A madrugada silenciosa rompe brutalmente o barulho interno e ela desperta, digna de uma nova era, enfim. As listas, todas elas, enumeram toda e qualquer atividade em sua vida. Da lista de mercado, passando pela lista de sonhos, até alcançar a lista de desejos de um mundo melhor.
Gente de Humanas tem dessas coisas, mas realmente é necessário. Veja, são inúmeros pensamentos sobre os mais diversos assuntos, com as mais diferentes complexidades. Ou lista ou morre. Ou escreve ou explode.
Ser escritora também tem dessas coisas. As pessoas pensam que ela pensa estrategicamente nas palavras, mede cada significado, junta tudo como numa melodia, revisa, altera, ajusta, escreve de novo. Muito romântico esse pensamento, mas não! Ela vomita cada texto, na ânsia de esvaziar-se um pouco de si mesma e saborear alguma tranquilidade de ser e não pensar. Acontece que quanto mais escreve, mais sente necessidade de escrever. As palavras saltam dela, num êxtase repleto de sorrisos desesperados por liberdade.
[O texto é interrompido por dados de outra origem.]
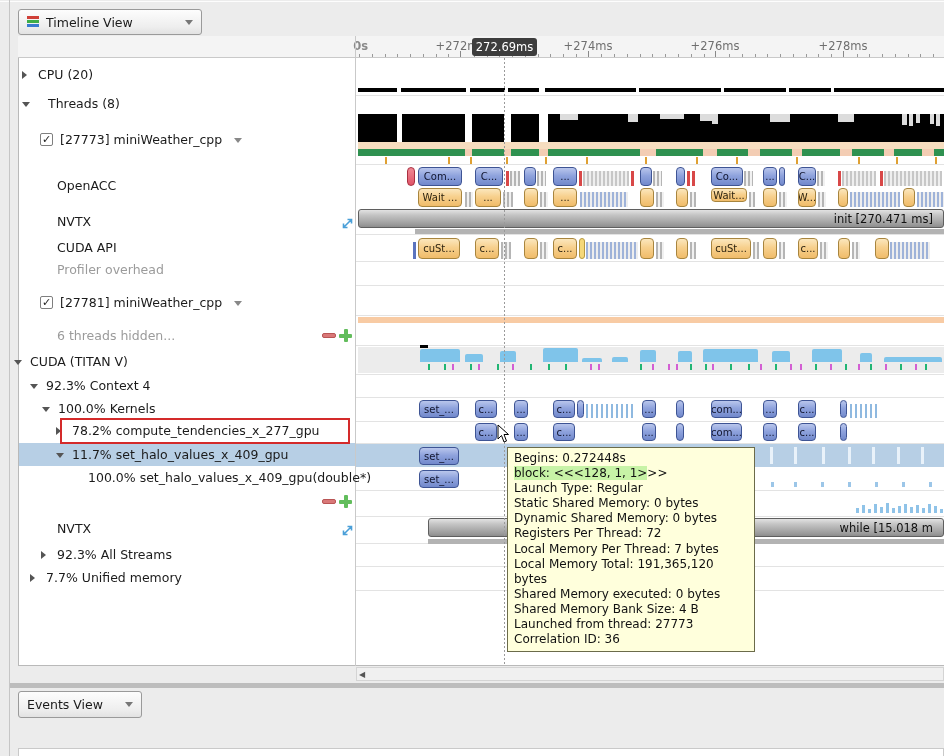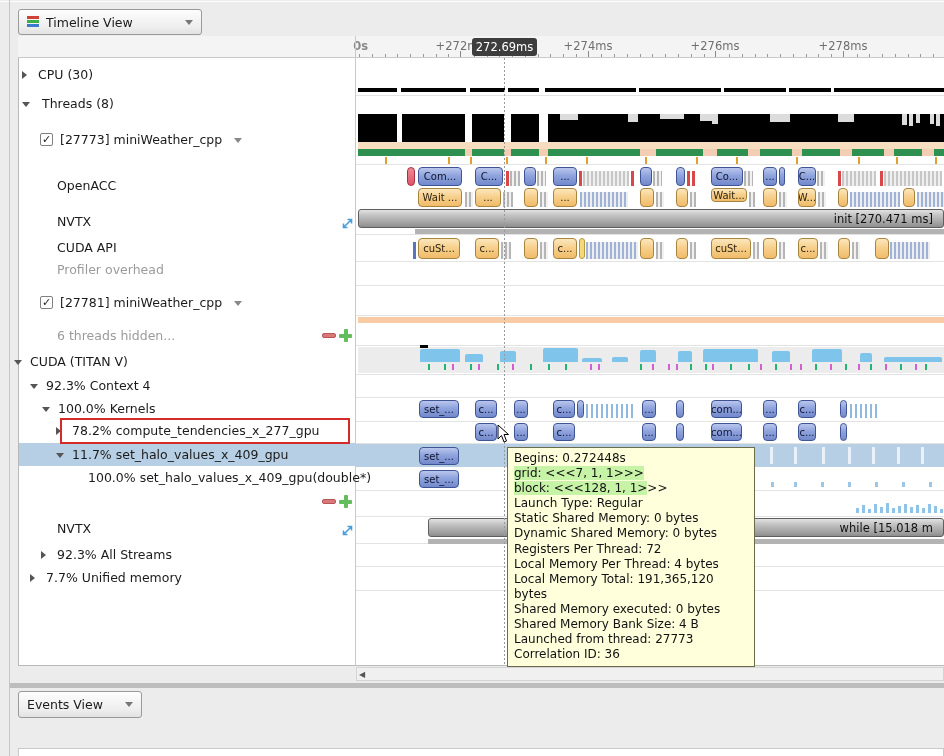"CPU (30)" div.trow-label { text: 30 -> 20 }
A forma como escreve, toda complexa e repleta de mistérios sedutores, nada mais é do que aquilo que ela realmente é. A logística de sentimentos que preenche cada pedaço seu, transborda sem parar e engole o papel.
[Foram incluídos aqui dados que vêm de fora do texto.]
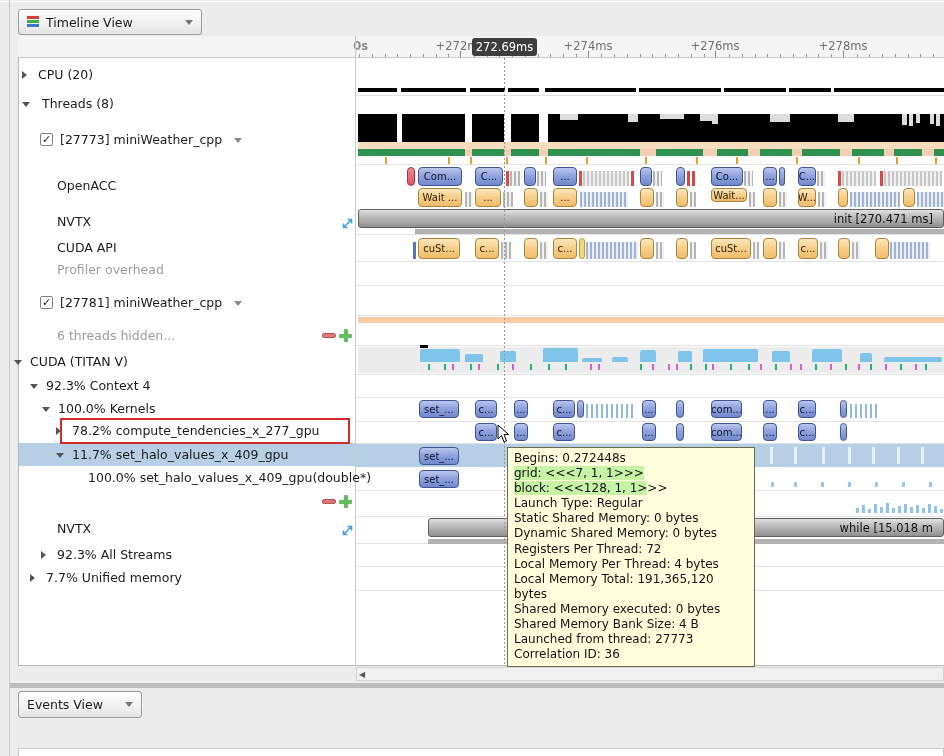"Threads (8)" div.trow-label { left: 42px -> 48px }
As palavras quando nascem de alguém, têm vida própria. Para ser de fato escritora, talvez seja necessário, antes de mais nada, simplesmente não tentar ser. Não é algo que se tenta insistentemente ser, compreende? Você nasce e se descobre. Bem simples, nada concreto, do jeito que ela gosta.
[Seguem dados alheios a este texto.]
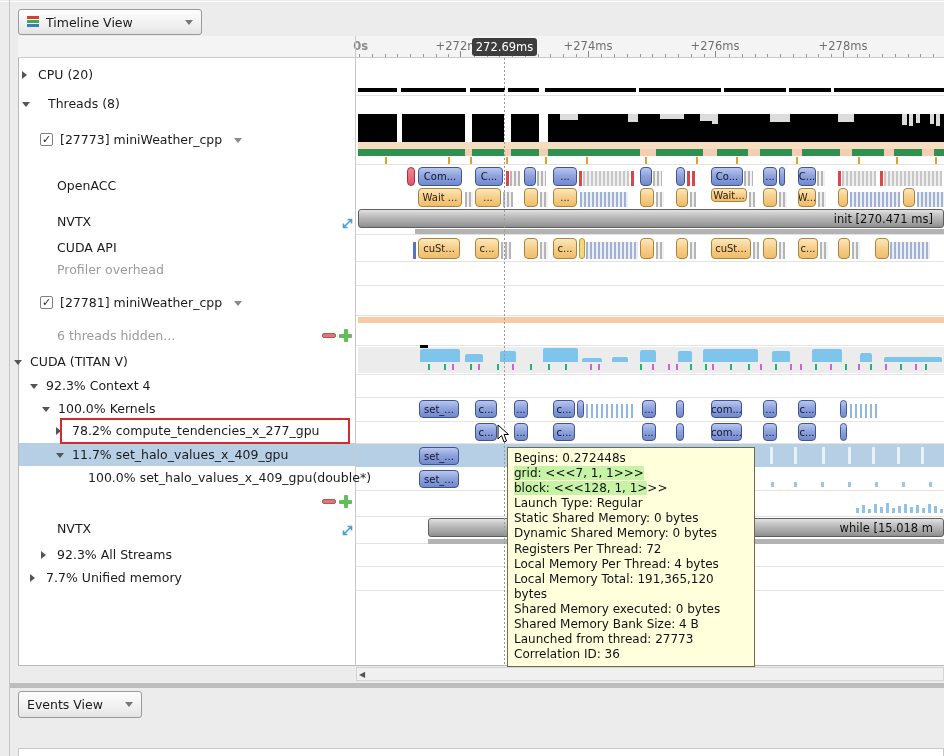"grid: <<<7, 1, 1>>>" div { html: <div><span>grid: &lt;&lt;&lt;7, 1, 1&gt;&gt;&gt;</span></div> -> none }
Quem escreve acaba por estar entregue ao Universo. Escrever é ser canal. Você senta, conecta e diz: como posso ser útil hoje? É forte, acontece isso mesmo. Só que aquele que escreve os códigos da vida também recebe uma mensagem toda codificada. Então é preciso que se compreenda e não se pergunte tanto. Cada texto levará a cada um o que, exatamente, cada um precisa. E então, quem sabe por último dos possíveis significados do texto? O escritor, claro. Começa a descobrir somente quando lança suas palavras, confia e aguarda. As respostas chegam, normalmente, quando começa a descobrir como aquilo contribuiu para a vida das pessoas. E então o mesmo texto, sobre o tudo e o nada, por exemplo, pode ter sido decisivo na vida de uns e pode ter sido um inferno astral na vida de outros. Partindo do princípio que o que chega é apenas uma amostra, fica muito clara a conclusão mais óbvia possível, e tão cruelmente escondida até então: não há controle sobre os resultados, não é possível medir o efeito que as palavras causam ou não nas pessoas.
E você pode estar se perguntando: para que, diabos, ser escritora então?
Não sei. E a resposta vem muito daí. Não é pela sensatez que se é escritora, mas justamente pela falta dela. Não preciso e não tenho a permissão de saber. Preciso apenas SER e me basta. É isso e é só.